Under U.S. income tax rules, only 35% of non-life operating losses can be offset against life insurance taxable income each year. For current U.S. income tax purposes, as of December 31, 2024, there were non-life operating loss carryforwards of $26 million available to offset against future taxable income, which expire after December 31, 2040, and there were life operating loss carryforwards available to offset against future taxable income of $92 million, which do not expire. The Company has no capital loss carryforwards available to offset capital gains. The Company has a foreign tax credit carryforward of $314 million as of December 31, 2024, which expires after December 31, 2034.

The Company files federal income tax returns in the U.S. and Japan as well as state or prefecture income tax returns in various jurisdictions in the two countries. There are currently no other open Federal, State, or local U.S. income tax audits. U.S. federal income tax returns for years before 2021 are no longer subject to examination. Japan corporate income tax returns for years before the tax year ended March 2023 are no longer subject to examination. Management believes it has established adequate tax liabilities and final resolution of all open audits is not expected to have a material impact on the Company's consolidated financial statements.

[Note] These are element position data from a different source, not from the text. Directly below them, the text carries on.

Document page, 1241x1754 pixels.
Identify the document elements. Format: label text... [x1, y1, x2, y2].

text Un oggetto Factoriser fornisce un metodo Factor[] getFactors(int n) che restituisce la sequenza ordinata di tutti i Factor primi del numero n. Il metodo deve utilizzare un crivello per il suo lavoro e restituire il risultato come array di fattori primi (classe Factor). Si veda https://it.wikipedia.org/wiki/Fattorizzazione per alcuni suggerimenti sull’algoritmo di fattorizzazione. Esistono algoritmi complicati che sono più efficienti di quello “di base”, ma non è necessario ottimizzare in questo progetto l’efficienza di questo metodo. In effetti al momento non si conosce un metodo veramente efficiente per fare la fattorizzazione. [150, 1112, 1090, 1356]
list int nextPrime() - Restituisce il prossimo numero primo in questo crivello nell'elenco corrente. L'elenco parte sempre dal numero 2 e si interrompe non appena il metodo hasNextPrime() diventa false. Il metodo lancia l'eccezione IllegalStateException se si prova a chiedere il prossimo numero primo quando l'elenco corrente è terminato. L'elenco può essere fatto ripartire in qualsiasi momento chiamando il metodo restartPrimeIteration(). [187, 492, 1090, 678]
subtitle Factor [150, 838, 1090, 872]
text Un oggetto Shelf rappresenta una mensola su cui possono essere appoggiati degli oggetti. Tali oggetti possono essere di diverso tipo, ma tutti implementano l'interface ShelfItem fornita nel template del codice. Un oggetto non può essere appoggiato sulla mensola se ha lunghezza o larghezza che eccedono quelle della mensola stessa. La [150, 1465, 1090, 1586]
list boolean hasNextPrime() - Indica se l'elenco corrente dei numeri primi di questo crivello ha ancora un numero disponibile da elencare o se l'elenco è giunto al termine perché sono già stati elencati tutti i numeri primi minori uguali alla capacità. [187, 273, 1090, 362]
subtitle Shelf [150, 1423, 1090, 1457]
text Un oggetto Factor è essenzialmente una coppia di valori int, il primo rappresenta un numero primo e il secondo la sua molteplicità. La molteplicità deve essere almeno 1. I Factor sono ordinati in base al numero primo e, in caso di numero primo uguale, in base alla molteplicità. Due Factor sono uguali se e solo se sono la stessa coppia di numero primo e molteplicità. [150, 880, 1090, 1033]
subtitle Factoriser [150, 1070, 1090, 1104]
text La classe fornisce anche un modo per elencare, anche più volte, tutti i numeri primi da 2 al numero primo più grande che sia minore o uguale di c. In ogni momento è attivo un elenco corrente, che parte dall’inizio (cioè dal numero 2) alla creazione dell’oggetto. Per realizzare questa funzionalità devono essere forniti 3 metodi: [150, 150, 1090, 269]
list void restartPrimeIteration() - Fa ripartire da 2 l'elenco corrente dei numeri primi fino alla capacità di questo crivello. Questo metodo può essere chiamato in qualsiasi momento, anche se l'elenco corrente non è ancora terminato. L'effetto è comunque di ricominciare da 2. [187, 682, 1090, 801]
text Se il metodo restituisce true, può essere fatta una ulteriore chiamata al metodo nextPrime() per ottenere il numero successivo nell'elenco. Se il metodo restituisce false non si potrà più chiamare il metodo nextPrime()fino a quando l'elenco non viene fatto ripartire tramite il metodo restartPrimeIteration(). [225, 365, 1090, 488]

A reconciliation of the beginning and ending amount of unrecognized tax benefits is as follows for the years ended December 31:
(In millions)2024 2023 
Balance, beginning of year$1 $
Additions for tax positions of prior years0     
Reductions for tax positions of prior years(1)  (4)
Balance, end of year$0 $

Included in the balance of the liability for unrecognized tax benefits at December 31, 2024 and 2023, were no tax positions for which the ultimate deductibility is highly certain, but for which there is uncertainty about the timing of such deductibility. Because of the impact of deferred tax accounting, other than interest and penalties, the disallowance of the shorter deductibility period would not affect the annual effective tax rate, but would accelerate the payment of cash to the taxing authority to an earlier period. The Company has accrued an immaterial amount as of December 31, 2024, for permanent uncertainties, which if reversed would not have a material effect on the annual effective rate.

The Company recognizes accrued interest and penalties related to unrecognized tax benefits in income tax expense. The Company recognized an immaterial amount of interest and penalties in 2024, 2023 and 2022. The Company accrued an immaterial amount for the payment of interest and penalties as of December 31, 2024 and 2023, respectively.

As of December 31, 2024, there were no material uncertain tax positions for which the total amounts of unrecognized tax benefits will significantly increase or decrease within the next 12 months.